The movie also takes great departures from the book to fit everything it can into its 2-hour block. The end of the book was an exciting climax where Watts had to decipher a problem involving Rush’s famous “2112” song. In the movie, the climax is predictable and a little boring by the time it comes around. They thankfully made Watts, played by Tye Sheridan, much less annoying and more normal, instead of an overweight and whiny nerd. The action was also spectacular, and made 3D actually watchable for the first time since I can remember. There are so many fun moments in the movie if you just sit back and enjoy it, and even book readers could love it.
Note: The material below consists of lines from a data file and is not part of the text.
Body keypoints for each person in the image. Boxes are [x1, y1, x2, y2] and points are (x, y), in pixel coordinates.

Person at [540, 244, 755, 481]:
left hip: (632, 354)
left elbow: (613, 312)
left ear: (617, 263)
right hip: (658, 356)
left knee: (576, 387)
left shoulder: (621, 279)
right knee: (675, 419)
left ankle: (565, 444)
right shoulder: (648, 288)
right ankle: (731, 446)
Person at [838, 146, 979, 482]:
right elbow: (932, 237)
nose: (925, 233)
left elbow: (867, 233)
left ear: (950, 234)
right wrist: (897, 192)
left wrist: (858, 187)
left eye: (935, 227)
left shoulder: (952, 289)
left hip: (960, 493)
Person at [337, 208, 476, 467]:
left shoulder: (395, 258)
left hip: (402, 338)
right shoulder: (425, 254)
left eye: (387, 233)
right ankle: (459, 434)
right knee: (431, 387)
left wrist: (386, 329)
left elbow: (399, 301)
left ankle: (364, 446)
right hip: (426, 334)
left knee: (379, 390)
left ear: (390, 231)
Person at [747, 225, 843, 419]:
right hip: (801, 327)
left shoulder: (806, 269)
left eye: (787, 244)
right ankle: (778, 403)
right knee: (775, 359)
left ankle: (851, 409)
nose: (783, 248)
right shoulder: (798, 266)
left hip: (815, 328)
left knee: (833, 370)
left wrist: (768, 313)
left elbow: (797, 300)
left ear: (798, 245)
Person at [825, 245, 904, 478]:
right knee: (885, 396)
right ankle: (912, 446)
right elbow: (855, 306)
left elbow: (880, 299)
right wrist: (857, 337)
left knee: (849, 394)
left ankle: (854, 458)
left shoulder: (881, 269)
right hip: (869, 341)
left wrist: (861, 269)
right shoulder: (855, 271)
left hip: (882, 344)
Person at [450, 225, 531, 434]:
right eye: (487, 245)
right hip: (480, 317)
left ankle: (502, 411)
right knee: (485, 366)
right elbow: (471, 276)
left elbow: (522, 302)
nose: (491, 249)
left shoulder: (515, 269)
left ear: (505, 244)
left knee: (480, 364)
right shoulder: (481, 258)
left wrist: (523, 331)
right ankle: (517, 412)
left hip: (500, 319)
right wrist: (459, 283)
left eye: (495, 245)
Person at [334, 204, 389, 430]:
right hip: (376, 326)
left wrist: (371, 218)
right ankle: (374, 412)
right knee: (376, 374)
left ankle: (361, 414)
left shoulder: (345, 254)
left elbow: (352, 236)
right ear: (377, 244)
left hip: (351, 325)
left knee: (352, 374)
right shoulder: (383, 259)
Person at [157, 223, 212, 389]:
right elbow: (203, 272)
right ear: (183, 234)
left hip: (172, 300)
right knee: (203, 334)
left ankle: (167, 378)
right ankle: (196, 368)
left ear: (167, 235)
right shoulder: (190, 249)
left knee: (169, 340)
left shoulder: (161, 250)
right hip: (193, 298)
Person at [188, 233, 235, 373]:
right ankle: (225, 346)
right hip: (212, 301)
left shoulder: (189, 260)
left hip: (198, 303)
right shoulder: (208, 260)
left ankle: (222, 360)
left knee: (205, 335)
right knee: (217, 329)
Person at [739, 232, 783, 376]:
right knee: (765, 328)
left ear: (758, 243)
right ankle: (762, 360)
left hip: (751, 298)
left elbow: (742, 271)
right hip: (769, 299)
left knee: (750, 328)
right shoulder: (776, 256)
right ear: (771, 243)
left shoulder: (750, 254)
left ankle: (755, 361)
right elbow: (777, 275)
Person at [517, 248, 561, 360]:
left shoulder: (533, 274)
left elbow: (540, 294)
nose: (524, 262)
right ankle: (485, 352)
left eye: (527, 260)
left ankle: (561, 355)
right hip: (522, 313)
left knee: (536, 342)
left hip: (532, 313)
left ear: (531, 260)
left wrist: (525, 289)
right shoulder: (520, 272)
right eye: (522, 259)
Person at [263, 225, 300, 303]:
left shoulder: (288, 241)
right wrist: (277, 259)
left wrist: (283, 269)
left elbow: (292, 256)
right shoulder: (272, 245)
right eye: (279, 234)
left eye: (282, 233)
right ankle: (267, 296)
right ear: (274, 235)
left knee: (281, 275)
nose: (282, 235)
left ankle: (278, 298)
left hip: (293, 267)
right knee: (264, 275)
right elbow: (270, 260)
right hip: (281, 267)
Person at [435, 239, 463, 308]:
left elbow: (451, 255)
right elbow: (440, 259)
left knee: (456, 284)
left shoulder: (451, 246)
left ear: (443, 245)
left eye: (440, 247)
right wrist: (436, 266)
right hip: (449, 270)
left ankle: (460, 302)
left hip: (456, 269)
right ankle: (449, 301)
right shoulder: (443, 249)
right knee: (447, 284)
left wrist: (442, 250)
The problems start to pile up when you think about it afterwards, however. The first and foremost problem is the amount of pop-culture references. In the book, each reference had a point, or was at least unique and fun. Watts drives the DeLorian from “Back to the Future,” the Iron Giant makes an appearance, things like that. Some of these make the film, but a lot are new ones that drive me up the wall because they are shoehorned in. Things like a horde of “HALO” Spartan’s in a battle against characters like Tracer from “Overwatch,” to “Monty Python and the Holy Grail,” even the Overlook Hotel from “The Shining.” My favorite puzzles and challenges from the book that centered around films like “War Games” and “Blade Runner” were replaced by a CG advertisement for a modern video game. It felt like I was being blasted in the face with references for my generation to the point where it felt more like an ”I Spy” book in movie form. Everyone around me started the movie jumping and excitedly whispering whenever something they recognized popped on the screen, but by the end it was almost mind-numbing.
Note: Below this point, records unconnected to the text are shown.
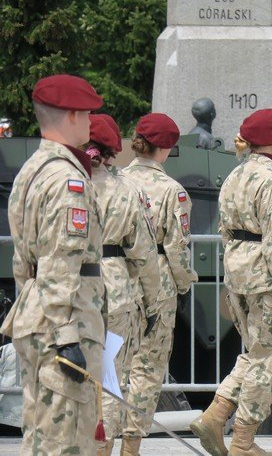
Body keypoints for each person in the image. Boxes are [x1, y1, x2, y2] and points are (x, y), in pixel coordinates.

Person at [190, 108, 272, 456]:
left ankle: (215, 416)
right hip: (266, 279)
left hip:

Not taking advantage of the 80’s references is the biggest sin this movie commits. Not only does it remove the original fun from the film, it also alienates the older audience that would have seen it. Anybody over 30 probably won’t like this film because it has nothing for them besides a car and a few references that clearly aren’t the focus of the film. Spielberg threw out the older audience to make a kids movie, and while it’s clearly working at the box office, it didn’t work on the screen.
All of this window-dressing and action just seeks to cover up something that usually shines through in a Spielberg film: the characters. Man are they boring. The book didn’t really give Spielberg anything to work with in that department, but this is the man who made an alien puppet likeable in “E.T.,” surely he could pull it off. He didn’t, and we’re left with characters who have no motivations, boring lines, and questionable backstories. The worst of all is Ben Mendelsohn’s bad guy, who is so stereotypical and cardboard that it made me cringe when he was on screen. Writing an interesting bad guy in a world filled with computer animated characters could be so easy, yet Spielberg went with the typical “Adults are evil and only want money” route. I’ve met rocks with more spunk to them than the bad guys in this movie.
The lack of interesting characters also reveals the lack of an interesting plot, which is literally “kids are the future but adults want money” blah blah blah. Instead of using cool elements and challenges from the book to at least make the basic plot look tolerable, they stripped those out for newer references. While kids may not understand the scene from the book set in “Blade Runner”’s Los Angeles, removing it from the movie just created a hole that nothing could fill. After a while of watching the movie, I felt like a studio exec from Warner Bros. was beating me over the head with a book called “2018 references to appear cool”.
By the end of the movie, I couldn’t really decide if I enjoyed it or not. I chose this over the new “Pacific Rim” movie, which even now I regret. The movie is shallow and predictable, filled with CG characters and obvious plot lines. You know exactly how it ends in the first five minutes, the stuff in-between is for eye candy. While a movie comes along every once in a while that is fun to just turn your brain off and watch, this one isn’t it. Instead I just wanted to know if they even read the script before they put the actors in front of a camera.
While not one of Spielberg’s best work, he has proven once again he knows how to cash in at the box office. With over $40 million in one weekend, this movie is surely on track for a big payday. Whether or not you contribute to that payday is up to you, but if I had to advise, I’d say wait for the Blu-Ray release. Then you can skip the awful romance scenes.